• DIRECTIONS
Copy down each line of the records below without changing anything, and leave the pictures out of your answer.
---------- GIVEN ENTRIES ----------
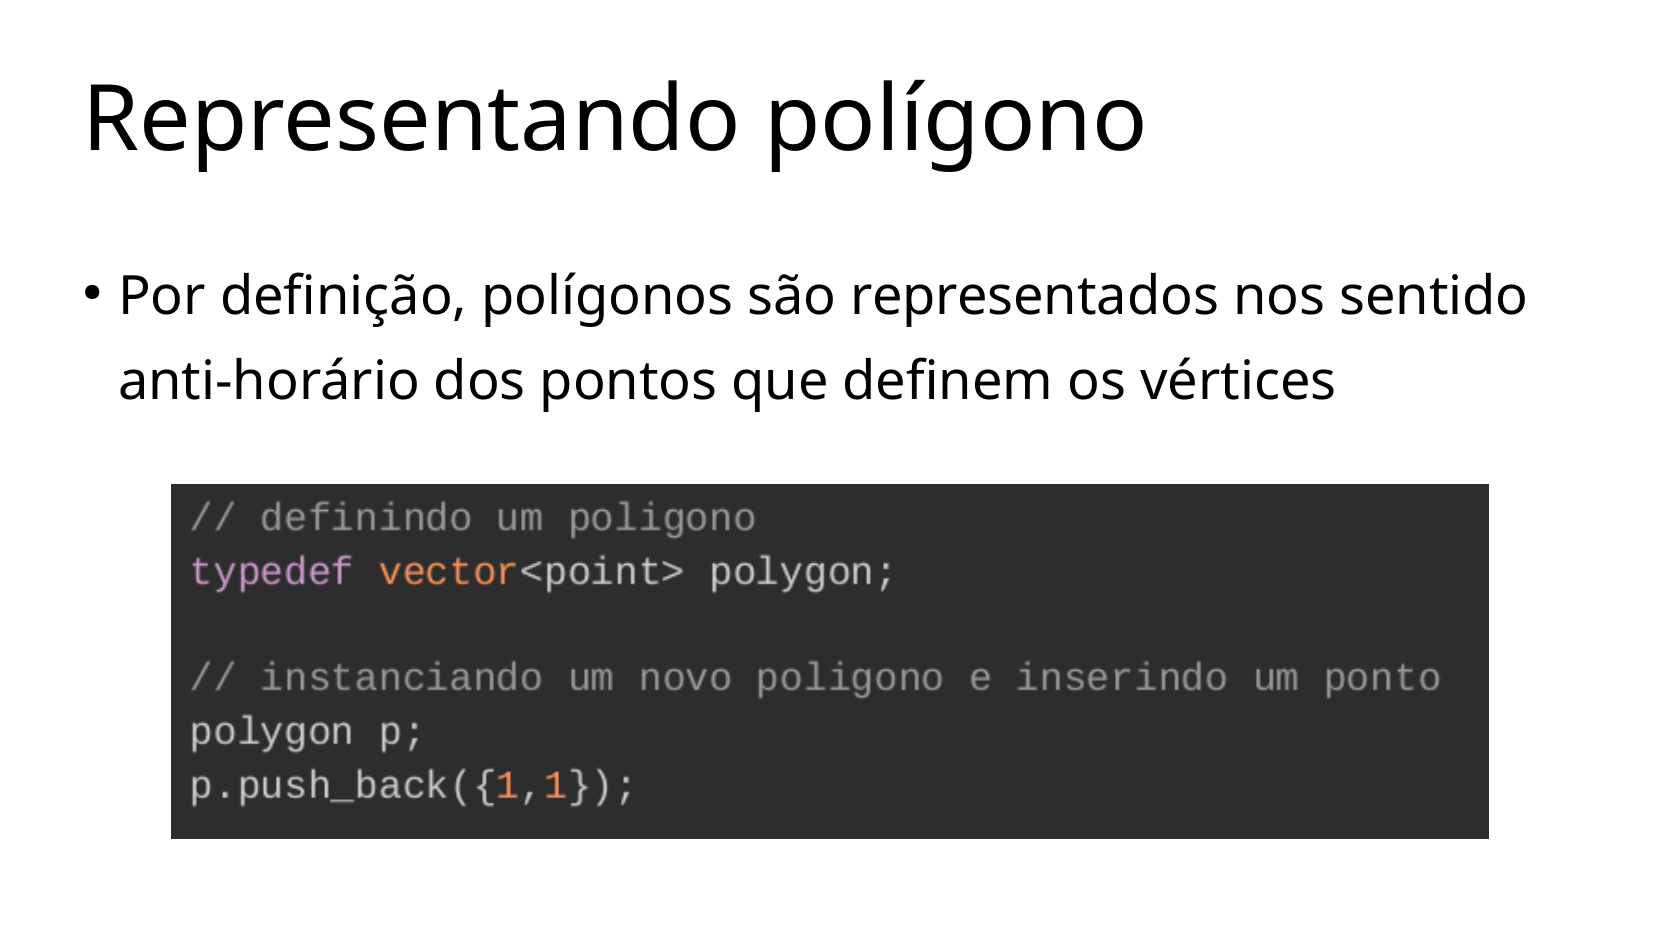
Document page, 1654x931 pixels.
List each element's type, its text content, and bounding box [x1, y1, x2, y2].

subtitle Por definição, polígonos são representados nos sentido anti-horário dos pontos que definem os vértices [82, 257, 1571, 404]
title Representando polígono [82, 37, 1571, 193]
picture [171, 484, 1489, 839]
----------
• TASK RESPONSE
Document page, 1654x931 pixels.
List each element's type, its text content, and bounding box [x1, y1, x2, y2].

subtitle Por definição, polígonos são representados nos sentido anti-horário dos pontos que definem os vértices [82, 257, 1571, 404]
title Representando polígono [82, 37, 1571, 193]
picture [171, 484, 1489, 839]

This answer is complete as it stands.